What is needed is an exact transcription of the listing, with the images removed.
Top of Dataset excerpts
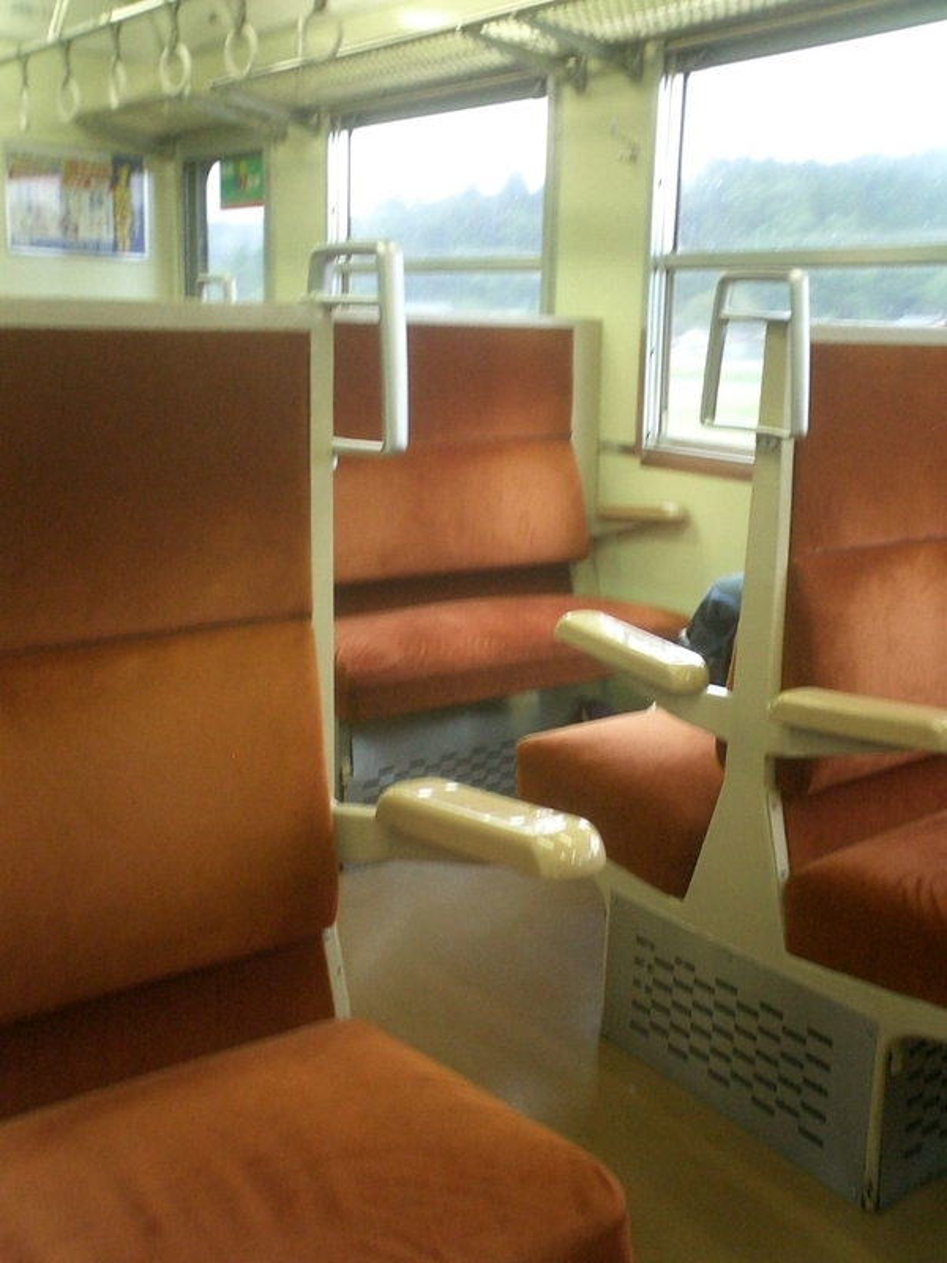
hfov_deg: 38.7
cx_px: 474
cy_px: 632
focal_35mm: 37
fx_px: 1350
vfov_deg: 50.1
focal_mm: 5.6
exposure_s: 1/15
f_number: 3.5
Bottom of Dataset excerpts
Task response:
hfov_deg: 38.7
cx_px: 474
cy_px: 632
focal_35mm: 37
fx_px: 1350
vfov_deg: 50.1
focal_mm: 5.6
exposure_s: 1/15
f_number: 3.5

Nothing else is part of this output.